# Recipe File



## linguica (Sep 28, 2012)

The amount of information and recipes on this site is overwhelming for me. Could there be a way for members to tag entries for later use. Each person would have a "File Cabinet" for their favorite recipes or comments. Now I just print out what I want to save.

                     Thanks...............Paul


----------



## chef jimmyj (Sep 28, 2012)

A lot of guys use Evernote to clip and save recipes or save to a Favorites file on IE9 or Bookmark file in Google Chrome...JJ


----------



## biteme7951 (Sep 28, 2012)

When I see a recipe I want to try I copy the text and paste it into a word document and print it out with any additional information I want to add. Then they go into sheet protectors and then to atabbed binder notebook.  I just pull out the one I'm working on and it stays clean for the next time.

Barry.


----------



## smokinhusker (Sep 28, 2012)

I have Microsoft One Note and set up each category, then copy and paste into it. It also provides a link to wherever I copied it from. Works great for me and it's always accessible.


----------



## scarbelly (Sep 28, 2012)

I too am an Evernote user - Free program and it works great


----------



## sqwib (Sep 28, 2012)

I used to copy to desktop then I would leave it at work and not have it at home, then I started saving it as a google doc, but that got cumbersome, use evernote for lists and such.
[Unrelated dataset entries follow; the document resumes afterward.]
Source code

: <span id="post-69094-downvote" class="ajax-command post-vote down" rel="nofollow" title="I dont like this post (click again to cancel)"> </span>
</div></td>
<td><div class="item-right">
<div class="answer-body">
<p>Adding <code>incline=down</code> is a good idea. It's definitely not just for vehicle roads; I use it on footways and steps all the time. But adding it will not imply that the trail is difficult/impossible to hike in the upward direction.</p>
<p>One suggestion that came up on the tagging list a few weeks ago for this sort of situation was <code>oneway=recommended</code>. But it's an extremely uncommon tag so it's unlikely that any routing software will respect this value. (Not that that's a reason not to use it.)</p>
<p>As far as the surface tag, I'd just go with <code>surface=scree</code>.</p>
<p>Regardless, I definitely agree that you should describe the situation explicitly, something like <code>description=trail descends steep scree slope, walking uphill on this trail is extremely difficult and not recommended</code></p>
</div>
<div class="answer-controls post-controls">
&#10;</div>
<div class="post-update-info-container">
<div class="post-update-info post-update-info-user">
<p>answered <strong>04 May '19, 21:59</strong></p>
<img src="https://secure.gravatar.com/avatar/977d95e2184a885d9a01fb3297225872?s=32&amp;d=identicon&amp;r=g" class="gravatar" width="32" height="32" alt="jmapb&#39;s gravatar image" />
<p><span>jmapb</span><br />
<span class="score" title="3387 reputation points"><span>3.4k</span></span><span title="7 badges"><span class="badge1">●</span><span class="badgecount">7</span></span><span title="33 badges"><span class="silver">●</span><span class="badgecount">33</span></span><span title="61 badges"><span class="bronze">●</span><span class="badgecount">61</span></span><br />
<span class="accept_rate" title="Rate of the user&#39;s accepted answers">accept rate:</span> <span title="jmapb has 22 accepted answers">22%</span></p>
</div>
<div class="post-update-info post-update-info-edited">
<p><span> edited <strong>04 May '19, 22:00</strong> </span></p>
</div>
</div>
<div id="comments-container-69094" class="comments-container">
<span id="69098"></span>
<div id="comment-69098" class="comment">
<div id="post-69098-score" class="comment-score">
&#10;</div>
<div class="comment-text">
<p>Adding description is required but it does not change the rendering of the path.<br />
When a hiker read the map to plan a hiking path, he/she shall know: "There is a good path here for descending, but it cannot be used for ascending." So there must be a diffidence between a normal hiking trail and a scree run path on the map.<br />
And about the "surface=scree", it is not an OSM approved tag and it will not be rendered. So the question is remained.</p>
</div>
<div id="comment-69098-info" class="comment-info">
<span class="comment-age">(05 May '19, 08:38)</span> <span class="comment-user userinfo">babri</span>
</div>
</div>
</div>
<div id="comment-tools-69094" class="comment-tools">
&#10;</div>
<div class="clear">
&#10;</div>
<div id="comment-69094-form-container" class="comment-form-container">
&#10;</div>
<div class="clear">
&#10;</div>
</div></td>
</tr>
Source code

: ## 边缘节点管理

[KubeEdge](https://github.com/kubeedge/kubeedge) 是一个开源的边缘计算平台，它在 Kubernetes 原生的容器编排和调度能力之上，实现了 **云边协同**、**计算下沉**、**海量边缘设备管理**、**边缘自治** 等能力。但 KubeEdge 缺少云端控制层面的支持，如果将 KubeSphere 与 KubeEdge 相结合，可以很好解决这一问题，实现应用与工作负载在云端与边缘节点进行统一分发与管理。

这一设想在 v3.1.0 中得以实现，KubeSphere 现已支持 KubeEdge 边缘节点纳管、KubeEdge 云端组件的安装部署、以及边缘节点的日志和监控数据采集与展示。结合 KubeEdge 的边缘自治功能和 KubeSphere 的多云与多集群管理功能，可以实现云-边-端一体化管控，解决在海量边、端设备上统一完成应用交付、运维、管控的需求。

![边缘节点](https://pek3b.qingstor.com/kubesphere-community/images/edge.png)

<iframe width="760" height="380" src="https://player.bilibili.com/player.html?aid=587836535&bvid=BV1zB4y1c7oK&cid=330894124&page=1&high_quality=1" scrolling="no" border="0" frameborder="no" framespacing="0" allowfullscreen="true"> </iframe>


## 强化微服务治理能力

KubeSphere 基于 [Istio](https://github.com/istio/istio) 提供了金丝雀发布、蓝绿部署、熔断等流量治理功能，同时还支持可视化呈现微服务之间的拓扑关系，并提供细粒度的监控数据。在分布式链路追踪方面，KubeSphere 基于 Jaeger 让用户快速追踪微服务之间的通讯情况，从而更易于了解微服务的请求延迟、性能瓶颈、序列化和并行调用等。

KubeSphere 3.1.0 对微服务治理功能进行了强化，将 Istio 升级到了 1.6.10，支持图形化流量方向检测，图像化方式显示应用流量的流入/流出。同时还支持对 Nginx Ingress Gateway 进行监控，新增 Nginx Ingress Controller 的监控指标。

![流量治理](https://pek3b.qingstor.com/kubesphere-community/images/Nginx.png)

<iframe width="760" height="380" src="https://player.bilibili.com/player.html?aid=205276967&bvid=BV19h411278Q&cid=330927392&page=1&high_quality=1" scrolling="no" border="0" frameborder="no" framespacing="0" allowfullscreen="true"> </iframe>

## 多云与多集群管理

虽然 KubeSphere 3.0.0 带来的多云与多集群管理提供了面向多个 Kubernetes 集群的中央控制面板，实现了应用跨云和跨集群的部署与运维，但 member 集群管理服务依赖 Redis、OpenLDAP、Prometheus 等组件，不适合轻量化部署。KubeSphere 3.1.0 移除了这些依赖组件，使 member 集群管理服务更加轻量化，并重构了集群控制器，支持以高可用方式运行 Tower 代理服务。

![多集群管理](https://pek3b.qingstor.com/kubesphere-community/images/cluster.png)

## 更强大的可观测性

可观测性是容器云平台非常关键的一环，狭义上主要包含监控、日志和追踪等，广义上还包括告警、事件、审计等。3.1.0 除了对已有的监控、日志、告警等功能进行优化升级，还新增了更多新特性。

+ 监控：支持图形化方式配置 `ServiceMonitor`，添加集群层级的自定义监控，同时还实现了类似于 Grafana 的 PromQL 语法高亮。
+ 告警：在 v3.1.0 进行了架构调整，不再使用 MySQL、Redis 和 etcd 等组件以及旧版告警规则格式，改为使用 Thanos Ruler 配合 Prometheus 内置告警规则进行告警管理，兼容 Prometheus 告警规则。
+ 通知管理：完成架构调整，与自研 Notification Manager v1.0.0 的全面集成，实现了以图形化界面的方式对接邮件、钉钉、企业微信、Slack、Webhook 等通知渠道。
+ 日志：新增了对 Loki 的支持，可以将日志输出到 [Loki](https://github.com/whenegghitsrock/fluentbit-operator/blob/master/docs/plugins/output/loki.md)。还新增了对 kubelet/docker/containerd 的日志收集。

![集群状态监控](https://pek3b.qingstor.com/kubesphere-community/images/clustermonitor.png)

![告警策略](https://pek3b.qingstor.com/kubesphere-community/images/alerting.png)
I would suggest a free google website to put all your stuff on, much easier to sort and categorize.

I f I see a recipe I will copy paste to my "Test Kitchen" area of my website.

Many of my posts here are on my website as well in some form.

If I'm working on a recipe I pull it up on my phone from the website, works for me.


----------



## bob1961 (Sep 28, 2012)

i use the subscribe thread button to hold the thread that has what i need if i don't do the copy/paste thingy right away........bob

....


----------



## jimf (Sep 28, 2012)

I copy recipes to a Google Doc.  Organized into folders by meat type.  that way I have access to the files at work (where I browse this site most), at home in my kitchen, in my backyard, and while in the grocery store.

I have 131 pages so far (i printed a copy of the docs to give as a gift)


----------



## jrod62 (Sep 28, 2012)

love Evernotes !!!!!

www.*evernote*.com/


----------



## roller (Sep 28, 2012)

I`m with you brother...I got them every where but I think that I am going to take the time and learn the evernote !


----------



## highlife (Sep 28, 2012)

I highly recommend Instapaper. Works a treat for my recipe "rip and runs". 


Sent from my iPhone using Tapatalk


----------



## linguica (Sep 28, 2012)

Thanks to ALL. I will try those things that might work on an old laptop running Windows XP. I don't have a smartphone or U pad things. Again Thanks...........Paul


----------



## diggingdogfarm (Sep 28, 2012)

I use NixNote, an Evernote clone for Linux.


~Martin


----------